- _Task item_
Examine the records below. Report how many of their lines contain the word "activity", with no other content.

Saved data entries:
● ● ● ●

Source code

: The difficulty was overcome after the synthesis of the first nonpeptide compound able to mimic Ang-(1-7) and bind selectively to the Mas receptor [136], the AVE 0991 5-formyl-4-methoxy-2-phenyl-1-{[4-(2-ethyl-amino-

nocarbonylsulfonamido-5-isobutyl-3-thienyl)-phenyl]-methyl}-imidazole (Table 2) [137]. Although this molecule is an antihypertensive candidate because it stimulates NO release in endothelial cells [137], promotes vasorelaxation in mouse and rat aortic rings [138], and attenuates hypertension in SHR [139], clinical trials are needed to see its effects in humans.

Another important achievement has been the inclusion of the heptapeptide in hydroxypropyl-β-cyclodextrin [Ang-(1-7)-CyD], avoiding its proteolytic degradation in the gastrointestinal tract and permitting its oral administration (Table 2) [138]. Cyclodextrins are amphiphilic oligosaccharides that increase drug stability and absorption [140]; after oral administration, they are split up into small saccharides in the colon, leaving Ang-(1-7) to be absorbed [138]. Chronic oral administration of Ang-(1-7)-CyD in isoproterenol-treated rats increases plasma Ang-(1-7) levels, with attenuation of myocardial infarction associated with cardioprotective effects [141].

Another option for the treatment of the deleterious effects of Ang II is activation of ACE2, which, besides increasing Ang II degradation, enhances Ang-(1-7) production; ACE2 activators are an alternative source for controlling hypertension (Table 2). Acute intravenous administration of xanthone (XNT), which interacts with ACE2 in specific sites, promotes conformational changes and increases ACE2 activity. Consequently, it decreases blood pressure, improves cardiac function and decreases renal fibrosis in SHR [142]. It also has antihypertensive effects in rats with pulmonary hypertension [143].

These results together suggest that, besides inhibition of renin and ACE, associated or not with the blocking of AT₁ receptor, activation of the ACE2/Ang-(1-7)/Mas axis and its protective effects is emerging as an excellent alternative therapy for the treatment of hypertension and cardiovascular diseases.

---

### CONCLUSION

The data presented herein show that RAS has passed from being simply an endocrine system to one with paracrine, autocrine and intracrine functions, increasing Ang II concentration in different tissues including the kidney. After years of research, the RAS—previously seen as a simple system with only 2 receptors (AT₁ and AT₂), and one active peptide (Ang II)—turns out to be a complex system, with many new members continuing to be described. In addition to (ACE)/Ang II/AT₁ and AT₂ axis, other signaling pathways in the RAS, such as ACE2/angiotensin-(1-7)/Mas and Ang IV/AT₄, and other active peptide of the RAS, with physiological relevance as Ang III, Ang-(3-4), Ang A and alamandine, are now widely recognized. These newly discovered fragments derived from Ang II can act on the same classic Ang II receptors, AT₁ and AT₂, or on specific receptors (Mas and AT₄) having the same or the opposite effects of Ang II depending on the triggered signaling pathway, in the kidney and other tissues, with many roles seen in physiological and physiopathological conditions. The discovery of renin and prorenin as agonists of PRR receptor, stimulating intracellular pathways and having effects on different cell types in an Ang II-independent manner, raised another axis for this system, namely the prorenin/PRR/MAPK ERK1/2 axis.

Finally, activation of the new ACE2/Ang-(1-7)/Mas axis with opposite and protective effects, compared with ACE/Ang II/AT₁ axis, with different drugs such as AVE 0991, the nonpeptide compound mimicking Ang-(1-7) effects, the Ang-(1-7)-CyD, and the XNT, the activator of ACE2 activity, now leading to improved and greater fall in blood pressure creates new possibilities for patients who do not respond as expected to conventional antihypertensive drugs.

● ● ● ●

- _Response to the task_
2